#### Tasks to perform
1. In the hypothesis-test solution below, what value does the sample proportion approximate to?
2. Using the hypothesis-test solution below, decide whether each statement is correct, and back each answer with the deciding words from it: (a) the null hypothesis sets the proportion equal to 0.5; (b) the test statistic relies on the exact binomial distribution; (c) 15 trainees were tested in all.
3. Extend the hypothesis-test solution on blood lead levels below, picking up after its final step.

**** Text block ****

Step by step solution

01

Formulating Hypotheses

We start by formulating the null and alternative hypotheses. Let \( p \) represent the proportion of trainees with elevated blood lead levels after training. The null hypothesis \( H_0 \) states that indoor firing range use does not increase blood lead levels significantly, meaning \( p = 0.5 \). The alternative hypothesis \( H_a \) is that it does increase blood lead levels, or \( p > 0.5 \).

02

Sample Proportion Calculation

Calculate the sample proportion \( \hat{p} \) using the data. Out of the 17 trainees, 15 had elevated levels, so \( \hat{p} = \frac{15}{17} \). This approximates to \( \hat{p} \approx 0.882 \).

03

Test Statistic Calculation

We use the normal approximation for the binomial distribution. The test statistic \( z \) is computed as follows: \[ z = \frac{\hat{p} - p_0}{\sqrt{\frac{p_0(1-p_0)}{n}}} \]Substituting \( \hat{p} = 0.882 \), \( p_0 = 0.5 \), and \( n = 17 \), we get \[ z = \frac{0.882 - 0.5}{\sqrt{\frac{0.5 \times 0.5}{17}}} \approx 3.57 \].

**** Given entries ****

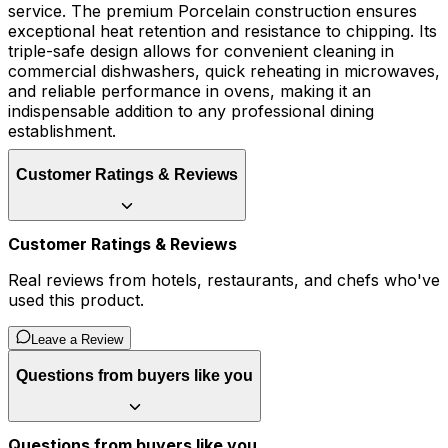
service. The premium Porcelain construction ensures
exceptional heat retention and resistance to chipping. Its
triple-safe design allows for convenient cleaning in
commercial dishwashers, quick reheating in microwaves,
and reliable performance in ovens, making it an
indispensable addition to any professional dining
establishment.
Customer Ratings & Reviews
Customer Ratings & Reviews
Real reviews from hotels, restaurants, and chefs who've
used this product.
Leave a Review
Questions from buyers like you
Questions from buyers like you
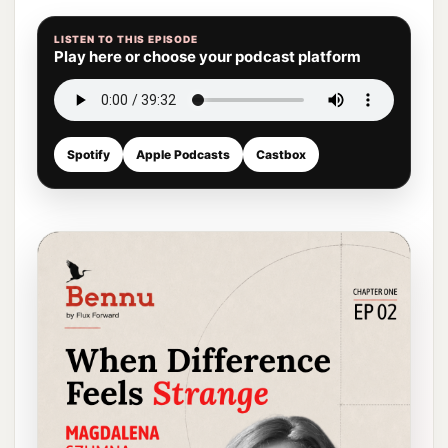
LISTEN TO THIS EPISODE
Play here or choose your podcast platform
Spotify
Apple Podcasts
Castbox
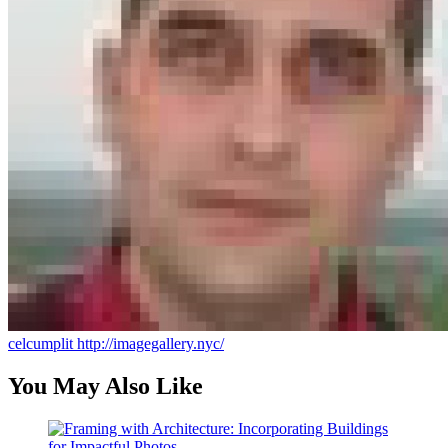
celcumplit
http://imagegallery.nyc/
You May Also Like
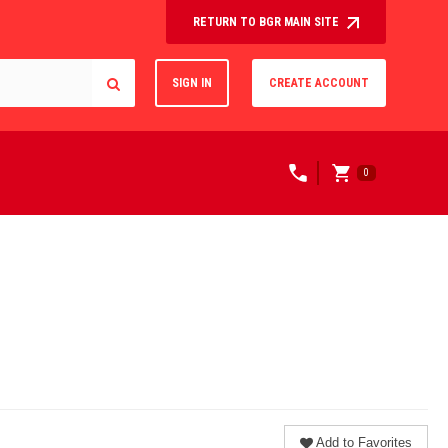
RETURN TO BGR MAIN SITE
SIGN IN
CREATE ACCOUNT
0
Add to Favorites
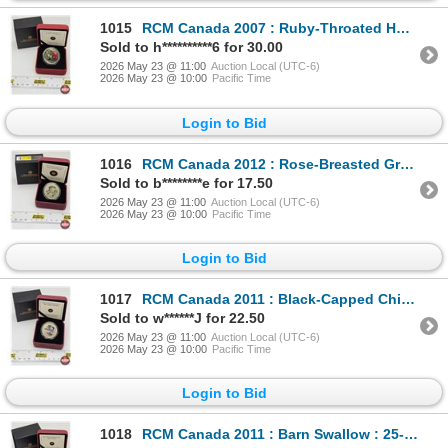
1015
RCM Canada 2007 : Ruby-Throated Hummingbird : 25-Cent Coin (COA #9323)
Sold to h**********6 for 30.00
2026 May 23 @ 11:00
Auction Local (UTC-6)
2026 May 23 @ 10:00
Pacific Time
Login to Bid
1016
RCM Canada 2012 : Rose-Breasted Grosbeak : 25-Cent Coin (COA #18318)
Sold to b********e for 17.50
2026 May 23 @ 11:00
Auction Local (UTC-6)
2026 May 23 @ 10:00
Pacific Time
Login to Bid
1017
RCM Canada 2011 : Black-Capped Chickadee : 25-Cent Coin (COA #13986)
Sold to w******J for 22.50
2026 May 23 @ 11:00
Auction Local (UTC-6)
2026 May 23 @ 10:00
Pacific Time
Login to Bid
1018
RCM Canada 2011 : Barn Swallow : 25-Cent Coin (COA #5826)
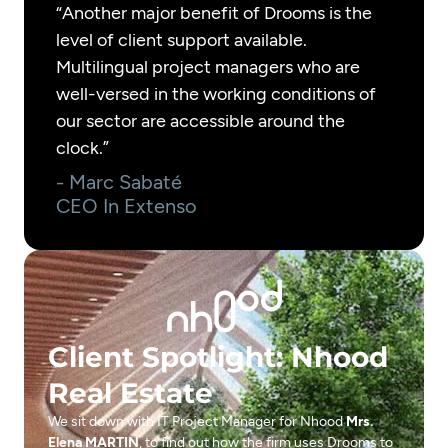
“Another major benefit of Drooms is the
level of client support available.
Multilingual project managers who are
well-versed in the working conditions of
our sector are accessible around the
clock.”
- Marc Sabaté
CEO In Extenso
Client Spotlight: Nhood
Real Estate
We sit down with IT Project Manager for Nhood
Mrs.
Elena MARTIN
, to find out how the firm uses Drooms to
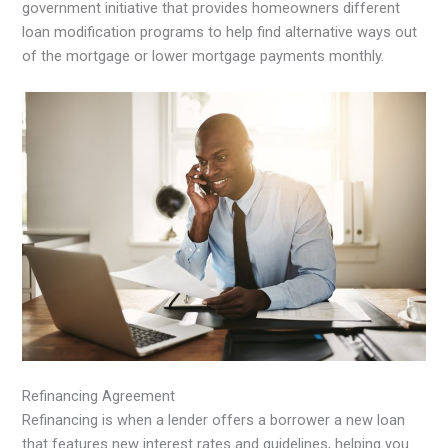
government initiative that provides homeowners different
loan modification programs to help find alternative ways out
of the mortgage or lower mortgage payments monthly.
Refinancing Agreement
Refinancing is when a lender offers a borrower a new loan
that features new interest rates and guidelines, helping you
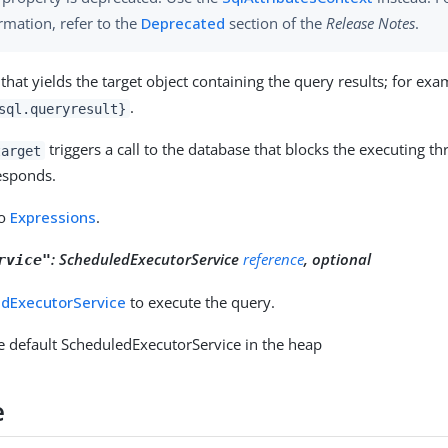
rmation, refer to the
Deprecated
section of the
Release Notes
.
that yields the target object containing the query results; for exa
.
sql.queryresult}
triggers a call to the database that blocks the executing th
target
esponds.
to
Expressions
.
:
ScheduledExecutorService
reference
, optional
rvice"
dExecutorService
to execute the query.
e default ScheduledExecutorService in the heap
e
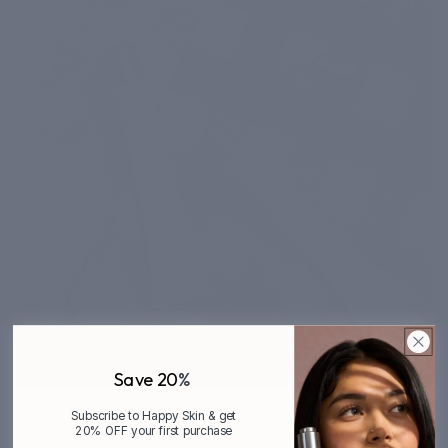
Save 20
%
Subscribe to Happy Skin & get
20% OFF your first purchase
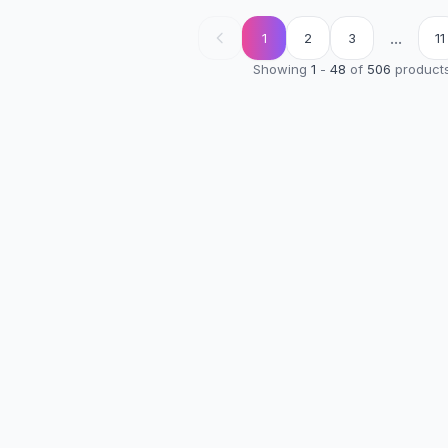
...
1
2
3
11
Showing
1
-
48
of
506
product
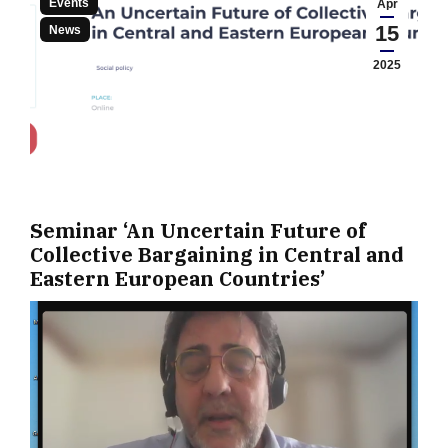
Events
Apr
15
News
2025
Seminar ‘An Uncertain Future of
Collective Bargaining in Central and
Eastern European Countries’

****

#### Solved tasks
1. About 0.882.

2.
(a) Yes: "The null hypothesis \( H_0 \) states that indoor firing range use does not increase blood lead levels significantly, meaning \( p = 0.5 \)."
(b) No: "We use the normal approximation for the binomial distribution."
(c) No: "Out of the 17 trainees, 15 had elevated levels"

3.
04

Calculating the p-value

For a one-tailed test, we find the p-value by looking up the standard normal \( z \)-table. The p-value for \( z = 3.57 \) is very small, typically less than 0.0002.

05

Conclusion at \(\alpha = 0.01\)

Since the p-value is much smaller than \( \alpha = 0.01 \), we reject the null hypothesis \( H_0 \). This indicates strong evidence that using an indoor firing range increases blood lead levels.

06

Evaluate Normal Approximation Adequacy

The normal approximation requires that both \( np \) and \( n(1-p) \) be greater than 5. Here \( np = 17 \times 0.5 = 8.5 \) and \( n(1-p) = 17 \times 0.5 = 8.5 \), which satisfy this condition. Thus, the normal approximation is adequate for this sample size.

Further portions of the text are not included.